I’m very interested in this book, the title isn’t mentioned here, but I looked it up and it’s called Forces of Labor: Workers’ Movements and Globalization since 1870
This next section is about another of Moody’s books, The Rank and File Strategy
“Moody proposes that crosssectoral ‘transitional’ organisations and multi-union campaigns, like Labor Notes or Our Walmart, can play the role of connecting shop floor organising to larger class-wide and movement politics”
“Rather than lay out the further details of that argument here, I’m going to supplement it by explaining the role I think trans and queer workers play in this strategic elaboration”
Here we go, finally!
“Socialists and communists must recognise and engage the uneven development of class consciousness. We have to recognise that this unevenness is rooted in experiences that are particular – but ones which foreshadow and make possible the development of a class consciousness. The implications of this goes beyond the politics of ‘bread and butter’, to one of bread and roses.”
I fucking knew it. Rose emoji.
“Roses here signify a humane and insurgent response to and recognition of the deeper and universal depredations and alienations of working-class exploitation: from the length of the workweek as a perpetual site of struggle, to the experience of direct violent repression by the state and the family, to the embodied humiliations and alienations of working-class subjectivity that are particularly crystallised in the experiences of trans and queer workers”
“This transgender workerism will allow us to think through a left strategy with a practical shot of achieving utopia.”
Are you serious? A practical shot of achieving utopia???

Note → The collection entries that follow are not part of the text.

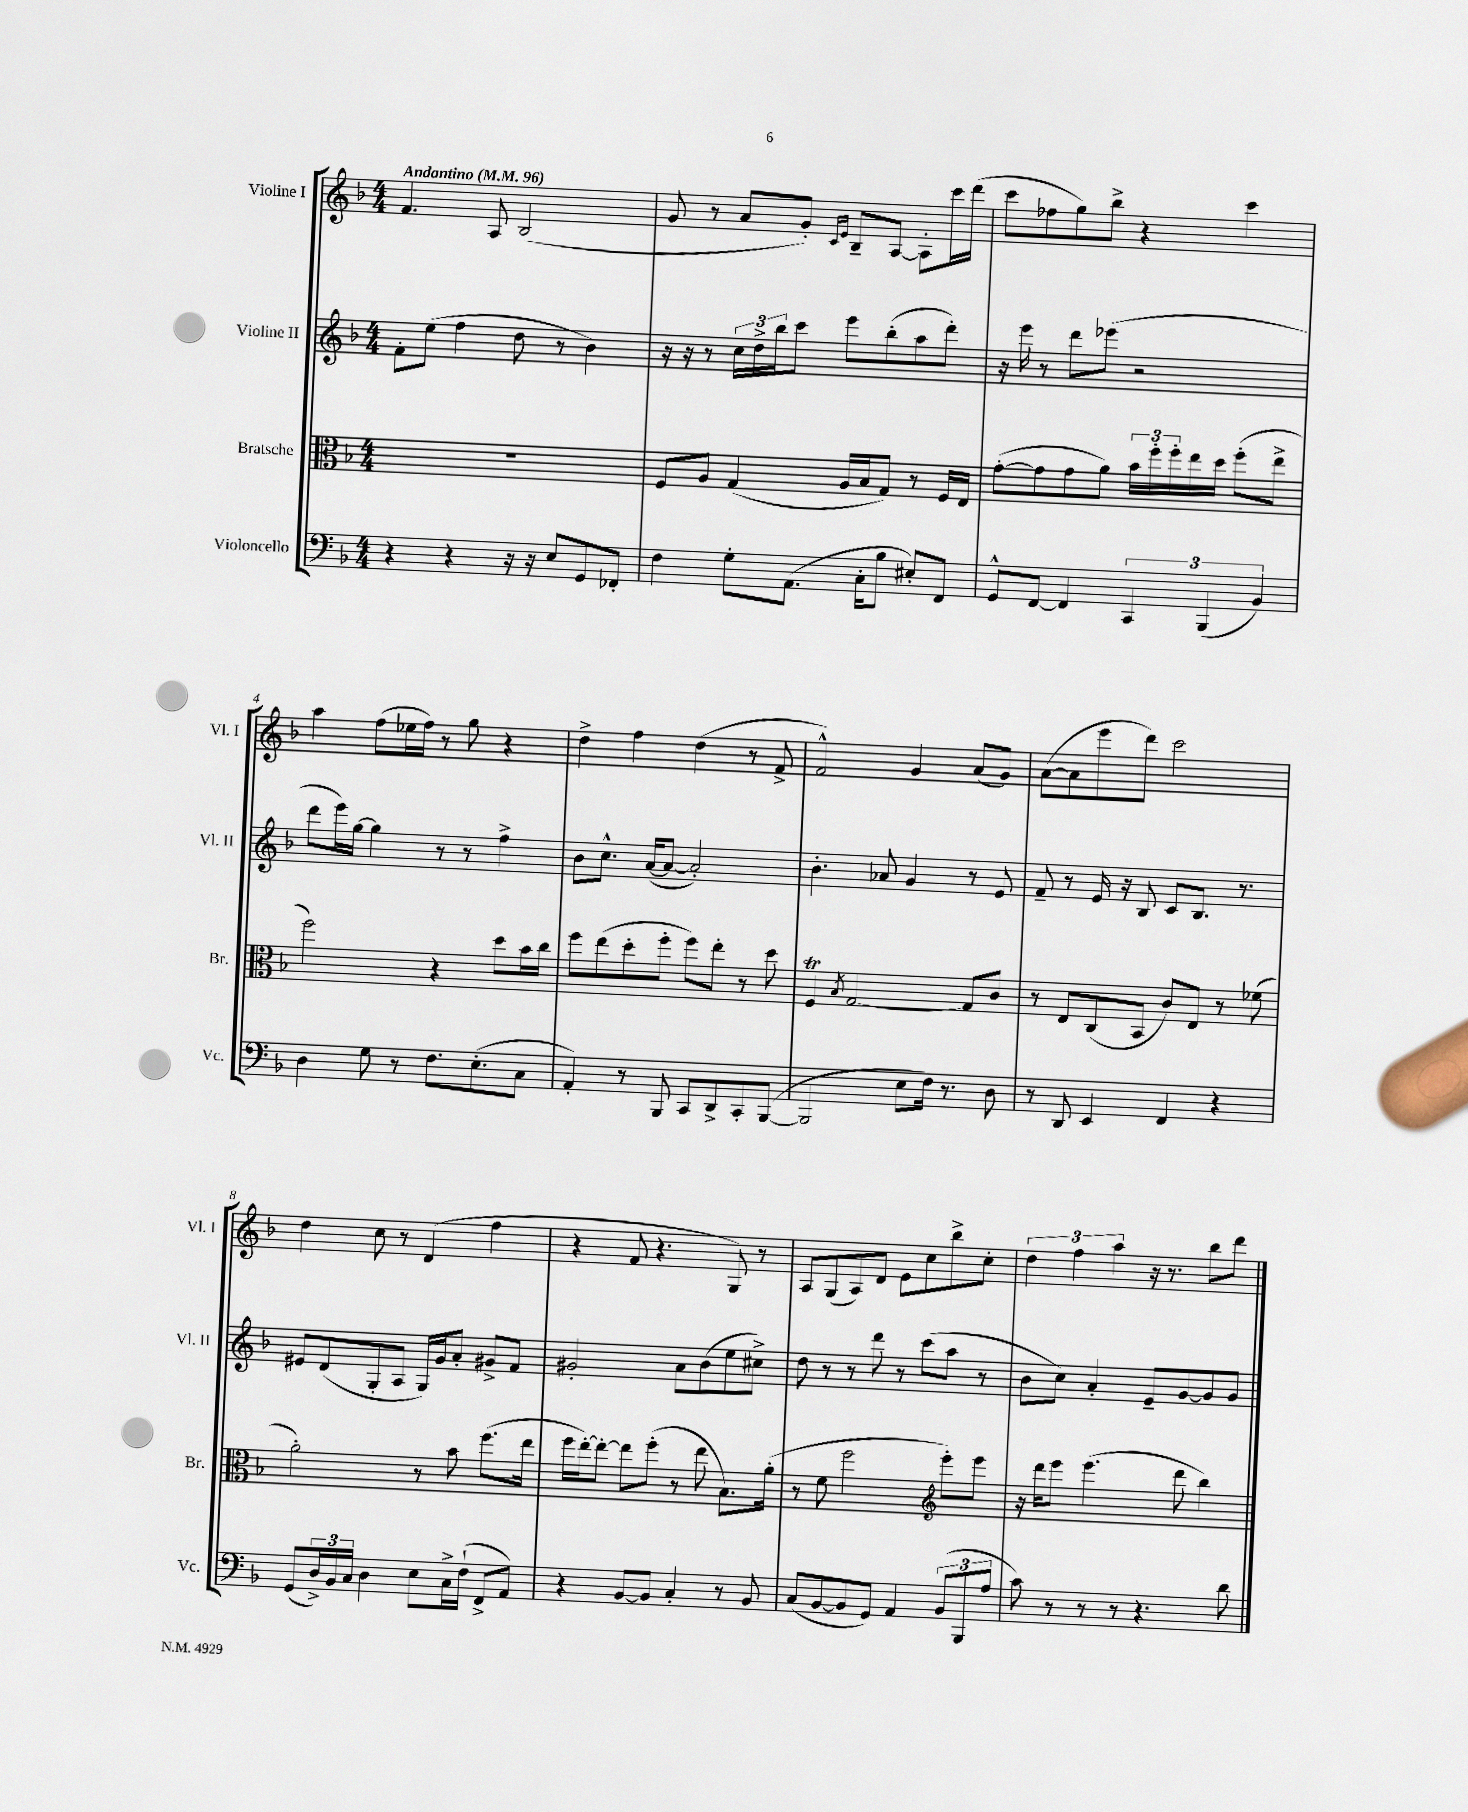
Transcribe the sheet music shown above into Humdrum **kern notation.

**kern	**kern	**kern	**kern
*staff4	*staff3	*staff2	*staff1
*clefF4	*clefC3	*clefG2	*clefG2
*k[b-]	*k[b-]	*k[b-]	*k[b-]
*M4/4	*M4/4	*M4/4	*M4/4
*MM96	*MM96	*MM96	*MM96
4r	1r	8f'	4.f
.	.	(8ee	.
4r	.	4ff	.
.	.	.	8A
16r	.	8dd	(2B-
16r	.	.	.
8E	.	8r	.
8GG	.	4b-)	.
8FF-'	.	.	.
=	=	=	=
4F	8F	16r	8g
.	.	16r	.
.	8A	8r	8r
8G'	(4G	24cc	8a
.	.	24dd^	.
.	.	24bb-	.
(8.AA	.	8ccc	8g')
.	.	.	16qqc
.	.	.	16qqe
.	16A	8eee	8B-~
16C'	16B-	.	.
8B-	8G)	(8bb-'	[8A
8E#')	8r	8aa	8A']
8FF	16F	8ddd')	16ccc
.	16E	.	(16ddd
=	=	=	=
8GG^^	([8g'	16r	8ccc
.	.	16eee	.
[8FF	8g]	8r	8ff-
4FF]	8g	8ddd	8gg)
.	8a)	(8eee-	8bb-^
6CC	24b-	2r	4r
.	24ff'	.	.
.	24ff'	.	.
.	16ee	.	.
(6BBB-	.	.	.
.	16dd	.	.
.	(8ff'	.	4ccc
6BB-)	.	.	.
.	8ee^	.	.
=	=	=	=
4D	2ff)	8ddd	4aa
.	.	16eee)	.
.	.	[16gg	.
8G	.	4gg]	(8ff
8r	.	.	16ee-
.	.	.	16ff)
8.F	4r	8r	8r
.	.	8r	8gg
(8.E'	.	.	.
.	8dd	4ff^	4r
8C	16b-	.	.
.	16cc	.	.
=	=	=	=
4AA')	8ff	8b-	4dd^
.	(8ee	8.cc^^	.
8r	8dd'	.	4ff
.	.	([16a	.
8BBB-	8ff'	8a_	.
8CC	8ff)	2a'])	(4dd
8DD^	8ee'	.	.
8CC'	8r	.	8r
([8BBB-	8dd	.	8f^
=	=	=	=
2BBB-]	4F	4.b-'	2f^^)
.	8qB-	.	.
.	[2G	.	.
.	.	8a-	.
8E	.	4g	4g
16F)	.	.	.
8.r	.	.	.
.	8G]	8r	(8a
8D	8c	8e	8g)
=	=	=	=
8r	8r	8f~	([8a
8DD	8E	8r	8a]
4EE	(8C	16e	8eee
.	.	16r	.
.	8BB-	8B-	8ddd)
4FF	8c)	8c	2ccc
.	8E	8.B-	.
4r	8r	.	.
.	.	8.r	.
.	(8f-	.	.
=	=	=	=
(8GG	2a')	8e#	4dd
24D^)	.	(8d	.
24BB-	.	.	.
24C	.	.	.
4D	.	8G'	8cc
.	.	8A	8r
8E	8r	16G)	(4d
.	.	16g	.
16C^	8b-	8a'	.
(16F`	.	.	.
8FF^	(8.ff	8g#^	4ff
8AA)	.	8f	.
.	16ee	.	.
=	=	=	=
4r	16ff	2g#'	4r
.	[16ee')	.	.
.	8ee'_	.	.
[8BB-	8ee]	.	8f
8BB-]	(8ff'	.	4.r
4C'	8r	8a	.
.	8ee	(8b-	.
8r	8.B-)	8ee	8G)
8BB-	.	8cc#^)	8r
.	(16a'	.	.
=	=	=	=
(8C	8r	8dd	8A
[8BB-	8f	8r	(8G
8BB-]	2ff	8r	8A)
8GG)	.	8ddd	8d
4AA	.	8r	8e
.	.	(8ccc	8cc
*	*clefG2	*	*
(12BB-	8eee')	8aa	8bb-^
12BBB-	.	.	.
.	8eee	8r	8cc'
12A	.	.	.
=	=	=	=
8c)	16r	8b-	6dd
.	16ddd	.	.
8r	8eee	8cc)	.
.	.	.	6ff
8r	(4.eee	4a'	.
.	.	.	6aa
8r	.	.	.
4.r	.	8e~	16r
.	.	.	8.r
.	8ddd	[8g	.
.	4bb-)	8g]	8bb-
8d	.	8g	8ddd
==	==	==	==
*-	*-	*-	*-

This is ridiculous idealism.
And somehow that utopia is meant to be achieved through labour organising and electoralism? There’s not even a hint of a mention of anti-capitalism through revolution
“A wave of rail and port blockades in Canada, by and in solidarity with the Wet’suwet’en people (and echoing the Dakota Access Pipeline struggle) have demonstrated potential for white and indigenous workers as effective comrades”
I wish more white people effectively allied with Wet’suwet’en land defenders.
“In the present and historically, trans/queer people have also tended to find themselves grouped into key nodes of distribution and logistics networks”
This is a really white-centric viewpoint. 44% of Black trans women in the US are sex workers. A few anecdotes about queer people working as long haul truckers is not really the same as queer people “tend[ing]” to those jobs. This whole essay is rife with unconfirmed claims and extrapolations based on anecdotal evidence and supposition.
Queer people exist in every job, but that doesn’t equate to statistical tendencies for queer people to be in those jobs.